Discussion in 'Sports and News' started by JR, Jan 16, 2009.

  1. JR

    JR Well-Known Member

    Last edited by a moderator: Dec 15, 2014
  2. PeteyPirate

    PeteyPirate Guest

    Homer-esque, but with a starker quality that reflected his choice of surroundings.
     
  3. cougargirl

    cougargirl Active Member

    [​IMG]

    "Christina's World" - arguably one of Wyeth's most iconic works ever.
     
  4. MartinEnigmatica

    MartinEnigmatica Active Member

    Beautiful work, if, as JR said, melancholy. Of course, I doubt there's a more appropriate work of his to link here (his site won't allow copying) than one called "Sunday Times." Haunting.

    http://www.andrewwyeth.com/AndrewWyeth7.html
     
  5. cranberry

    cranberry Well-Known Member

    Back in the '70s, I wrote a paper for an art history class on Wyeth's use of color and light in Christina's World. Amazing, haunting work.
     
  6. Lugnuts

    Lugnuts Well-Known Member

    I saw an exhibit of the Helga Portraits when I was in college.

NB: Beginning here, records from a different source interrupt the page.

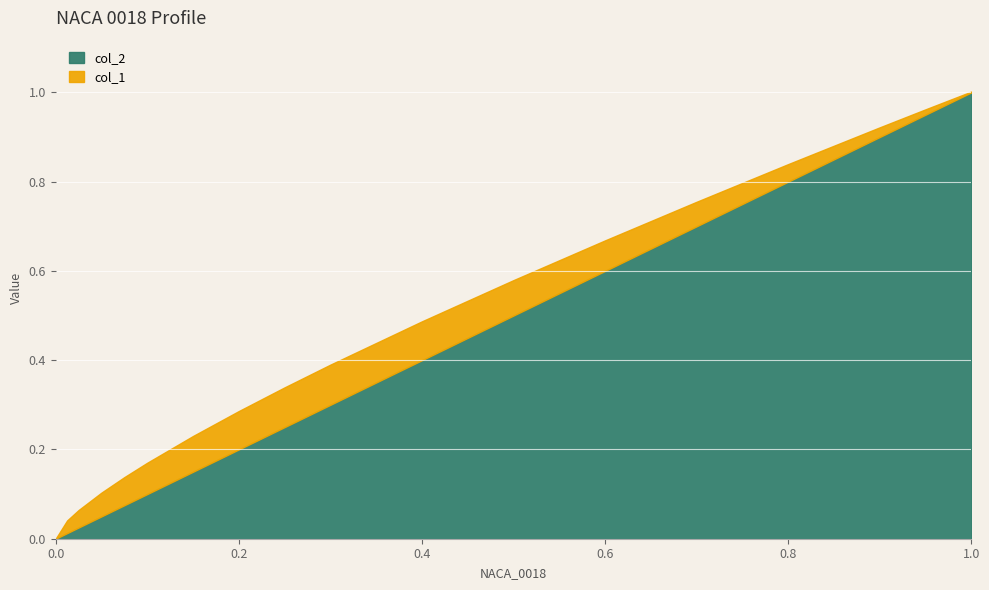

How many positive values does the col_1 series have?

17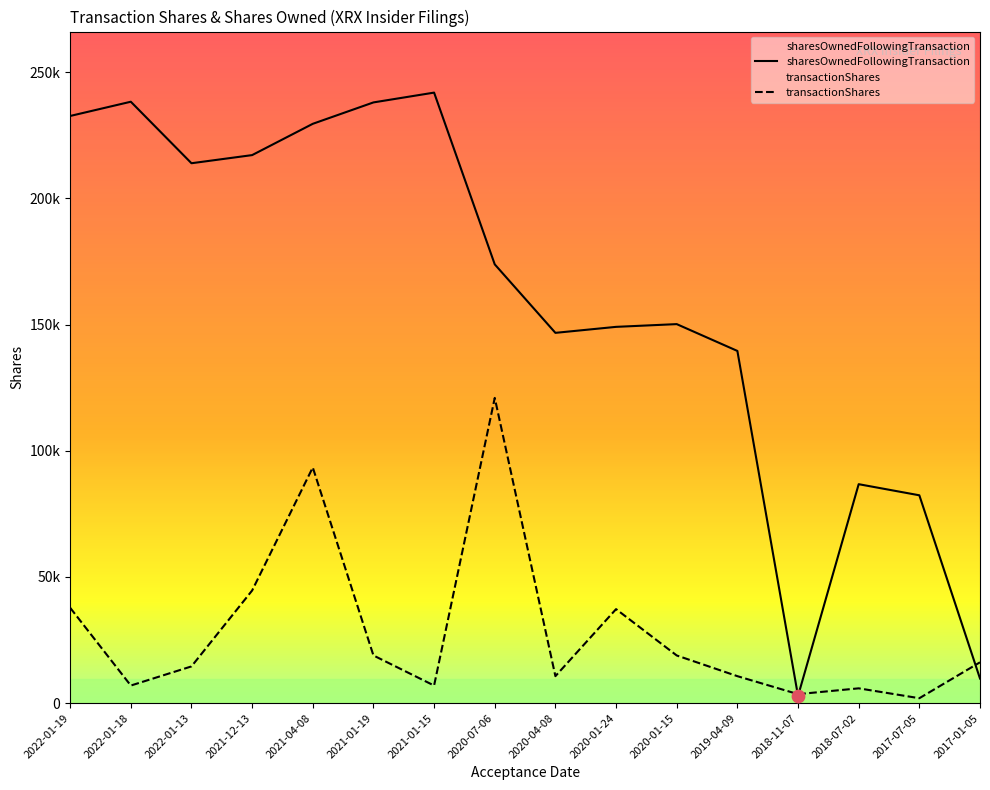

Is the value of transactionShares at 2017-07-05 greater than the value of sharesOwnedFollowingTransaction at 2020-07-06?

No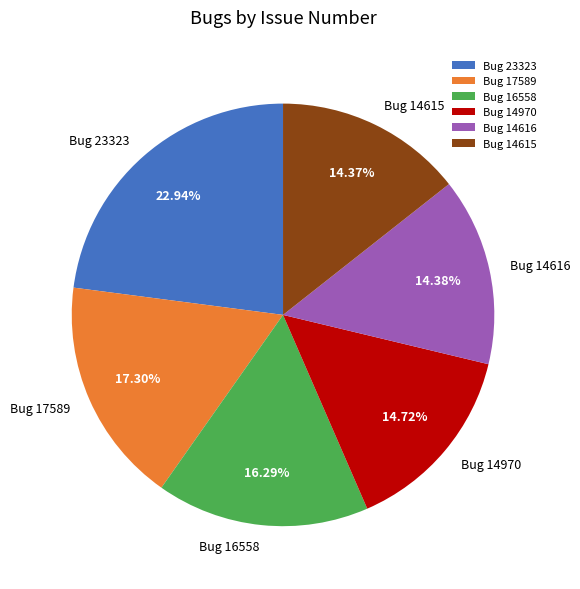

Is the sum of Bug 14615 and Bug 17589 greater than half?

No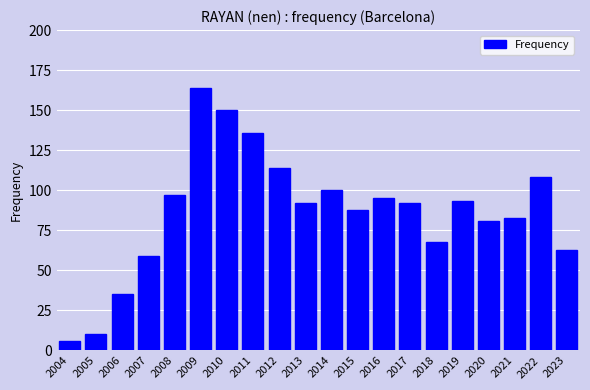

Reading left to right, extract all data points from this chart.

2004=6	2005=10	2006=35	2007=59	2008=97	2009=164	2010=150	2011=136	2012=114	2013=92	2014=100	2015=88	2016=95	2017=92	2018=68	2019=93	2020=81	2021=83	2022=108	2023=63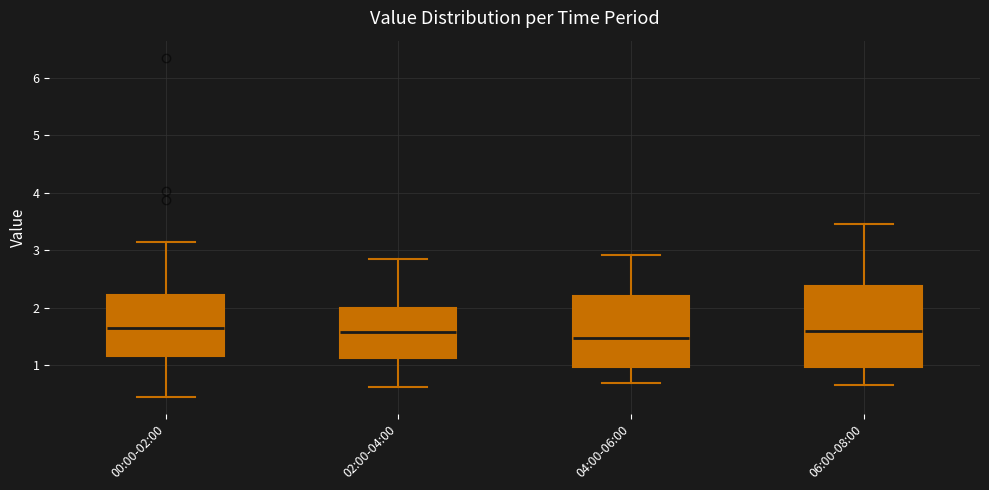

Reading left to right, transcribe this box plot: for each box, give where its median line is, the range the box spans, and where its two whiskers end, as read against the y-axis. The values are not printed on the chart, so give them approximately, as read against the axis.

00:00-02:00: median 1.6, box 1.2 to 2.2, whiskers 0.5 to 3.2
02:00-04:00: median 1.6, box 1.1 to 2.0, whiskers 0.6 to 2.9
04:00-06:00: median 1.5, box 1.0 to 2.2, whiskers 0.7 to 2.9
06:00-08:00: median 1.6, box 1.0 to 2.4, whiskers 0.7 to 3.5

    Provocative, beautiful... I thought to myself, "Now here's a guy who gets women."
     
  7. Herbert Anchovy

    Herbert Anchovy Active Member

    This would now make our greatest living artist whom? Johns?

    Quite a vacuum.
     
  8. HejiraHenry

    HejiraHenry Well-Known Member

    RIP, of course.

    I bought the hype on the Helga exhibit when it was in D.C. in 1987.

    Hey, art and naked women – how can you lose?

    But ... and this is a small squibble, Wyeth's stuff always looked better to me in the catalog or reproduced in poster form than it did close-up. It's a technique thing, I guess. Perhaps it betrays something of the way he learned about art from his father, a noted illustrator.

    I would contrast that with, say, O'Keefe's paintings, which seem to pack a punch both in reproduction and in person.
     
  9. mpcincal

    mpcincal Well-Known Member

    I remember when I would have a doctor's appointment, our family doc had a copy of this hanging in one of the examination rooms. I was an 8-year-old kid who knew jack shit about art, but even I was fascinated by that painting.